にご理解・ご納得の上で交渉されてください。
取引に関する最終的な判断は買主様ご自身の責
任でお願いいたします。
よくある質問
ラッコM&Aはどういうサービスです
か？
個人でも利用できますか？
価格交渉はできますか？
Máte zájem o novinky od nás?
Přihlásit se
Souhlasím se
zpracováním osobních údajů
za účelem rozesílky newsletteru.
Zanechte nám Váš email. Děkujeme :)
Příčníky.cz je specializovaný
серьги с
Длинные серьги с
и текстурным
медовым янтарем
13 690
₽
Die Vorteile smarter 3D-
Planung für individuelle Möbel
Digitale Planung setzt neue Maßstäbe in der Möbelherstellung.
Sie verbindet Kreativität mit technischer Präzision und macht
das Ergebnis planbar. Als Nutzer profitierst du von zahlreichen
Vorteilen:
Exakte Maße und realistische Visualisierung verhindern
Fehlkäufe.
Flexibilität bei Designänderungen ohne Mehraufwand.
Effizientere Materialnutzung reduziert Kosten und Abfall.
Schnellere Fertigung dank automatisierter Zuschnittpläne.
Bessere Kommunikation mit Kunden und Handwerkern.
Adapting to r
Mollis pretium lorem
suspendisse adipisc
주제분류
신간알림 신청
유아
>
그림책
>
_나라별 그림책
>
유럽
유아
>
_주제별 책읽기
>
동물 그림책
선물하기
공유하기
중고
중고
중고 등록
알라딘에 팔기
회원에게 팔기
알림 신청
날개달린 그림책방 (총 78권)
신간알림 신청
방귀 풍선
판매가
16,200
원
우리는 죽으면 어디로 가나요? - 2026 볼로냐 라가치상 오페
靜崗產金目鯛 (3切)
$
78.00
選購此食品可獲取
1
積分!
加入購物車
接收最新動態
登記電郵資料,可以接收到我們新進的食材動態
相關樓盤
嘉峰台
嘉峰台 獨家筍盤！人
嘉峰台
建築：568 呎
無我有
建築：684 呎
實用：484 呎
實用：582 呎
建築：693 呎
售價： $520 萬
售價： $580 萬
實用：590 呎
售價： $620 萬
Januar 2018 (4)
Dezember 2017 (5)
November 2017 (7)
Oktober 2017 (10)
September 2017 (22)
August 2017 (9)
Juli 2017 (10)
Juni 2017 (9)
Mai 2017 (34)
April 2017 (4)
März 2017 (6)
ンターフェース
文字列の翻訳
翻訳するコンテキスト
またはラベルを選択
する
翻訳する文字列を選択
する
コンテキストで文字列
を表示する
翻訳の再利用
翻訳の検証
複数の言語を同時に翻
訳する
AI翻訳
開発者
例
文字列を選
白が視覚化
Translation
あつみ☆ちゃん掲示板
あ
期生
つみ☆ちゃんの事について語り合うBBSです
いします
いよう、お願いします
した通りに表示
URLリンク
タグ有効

== WORK INSTRUCTION ==
Reproduce the material verbatim, beginning with its first line and stopping after the line that contains "Translation", including both of these lines.

== EXERCISE ANSWER ==
にご理解・ご納得の上で交渉されてください。
取引に関する最終的な判断は買主様ご自身の責
任でお願いいたします。
よくある質問
ラッコM&Aはどういうサービスです
か？
個人でも利用できますか？
価格交渉はできますか？
Máte zájem o novinky od nás?
Přihlásit se
Souhlasím se
zpracováním osobních údajů
za účelem rozesílky newsletteru.
Zanechte nám Váš email. Děkujeme :)
Příčníky.cz je specializovaný
серьги с
Длинные серьги с
и текстурным
медовым янтарем
13 690
₽
Die Vorteile smarter 3D-
Planung für individuelle Möbel
Digitale Planung setzt neue Maßstäbe in der Möbelherstellung.
Sie verbindet Kreativität mit technischer Präzision und macht
das Ergebnis planbar. Als Nutzer profitierst du von zahlreichen
Vorteilen:
Exakte Maße und realistische Visualisierung verhindern
Fehlkäufe.
Flexibilität bei Designänderungen ohne Mehraufwand.
Effizientere Materialnutzung reduziert Kosten und Abfall.
Schnellere Fertigung dank automatisierter Zuschnittpläne.
Bessere Kommunikation mit Kunden und Handwerkern.
Adapting to r
Mollis pretium lorem
suspendisse adipisc
주제분류
신간알림 신청
유아
>
그림책
>
_나라별 그림책
>
유럽
유아
>
_주제별 책읽기
>
동물 그림책
선물하기
공유하기
중고
중고
중고 등록
알라딘에 팔기
회원에게 팔기
알림 신청
날개달린 그림책방 (총 78권)
신간알림 신청
방귀 풍선
판매가
16,200
원
우리는 죽으면 어디로 가나요? - 2026 볼로냐 라가치상 오페
靜崗產金目鯛 (3切)
$
78.00
選購此食品可獲取
1
積分!
加入購物車
接收最新動態
登記電郵資料,可以接收到我們新進的食材動態
相關樓盤
嘉峰台
嘉峰台 獨家筍盤！人
嘉峰台
建築：568 呎
無我有
建築：684 呎
實用：484 呎
實用：582 呎
建築：693 呎
售價： $520 萬
售價： $580 萬
實用：590 呎
售價： $620 萬
Januar 2018 (4)
Dezember 2017 (5)
November 2017 (7)
Oktober 2017 (10)
September 2017 (22)
August 2017 (9)
Juli 2017 (10)
Juni 2017 (9)
Mai 2017 (34)
April 2017 (4)
März 2017 (6)
ンターフェース
文字列の翻訳
翻訳するコンテキスト
またはラベルを選択
する
翻訳する文字列を選択
する
コンテキストで文字列
を表示する
翻訳の再利用
翻訳の検証
複数の言語を同時に翻
訳する
AI翻訳
開発者
例
文字列を選
白が視覚化
Translation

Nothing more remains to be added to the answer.